=== Extract ===
- The Washington Times - Friday, July 3, 2009

TEGUCIGALPA, Honduras | A top diplomat said Thursday he is heading to Honduras to demand the return of the president toppled at gunpoint - a mission he said is likely to meet rejection, bringing diplomatic and economic punishment for the impoverished Central American nation.

The head of the Organization of American States, Jose Miguel Insulza, said he plans to travel to Honduras on Friday to insist on the restoration of President Manuel Zelaya, who was ousted in a coup Sunday.

“I will do everything I can, but I think it will be very hard to turn things around in a couple of days,” Mr. Insulza said at a summit of Caribbean leaders in Georgetown, Guyana. “We are not going to Honduras to negotiate. We are going to Honduras to ask them to change what they have been doing.”

The interim government of Roberto Micheletti has so far shown little willingness to do so, arguing that the army acted legally - on orders of Congress and the Supreme Court - when it raided Mr. Zelaya’s house amid the rattle of gunfire and deported him, still in his nightshirt.
===
> _Directions_:
1. Which people does the Honduras news report name? List each one.
2. Answer these from the Honduras news report:
(a) On what day was Zelaya ousted?
(b) Where was Insulza speaking when he made his remarks?
(c) What was Zelaya wearing when he was deported?
3. Carry on the Honduras news report, starting right after its last sentence.
=== Available data ===
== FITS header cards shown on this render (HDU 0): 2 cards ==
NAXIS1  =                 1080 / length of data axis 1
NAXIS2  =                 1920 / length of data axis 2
===
> _Results for the exercise_:
1. Jose Miguel Insulza, Manuel Zelaya, Roberto Micheletti

2.
(a) Sunday
(b) At a summit of Caribbean leaders in Georgetown, Guyana
(c) His nightshirt

3.
The OAS says it will suspend Honduras if Mr. Zelaya isn’t back in office by Saturday, bringing sanctions that could block international aid to one of the poorest nations in the hemisphere.

Neighboring countries have imposed trade blockades; major lenders have cut aid; the Obama administration has halted joint military operations; and all European Union ambassadors have abandoned the Honduran capital.

That has left few channels for negotiating a solution.

An influential pro-Micheletti congresswoman, Marcia Villeda de Facusse, said the new foreign minister, Enrique Ortez, had been placed in charge of meeting with visiting OAS officials once they arrive, and that he would use “abundant proof to try and show that Zelaya violated our laws and that his government damaged everyone in the country.”

Mr. Insulza said he would not meet with members of Mr. Micheletti’s government to avoid legitimizing it. But he will meet with leaders of the Supreme Court and Congress “basically to clarify exactly what our position is.”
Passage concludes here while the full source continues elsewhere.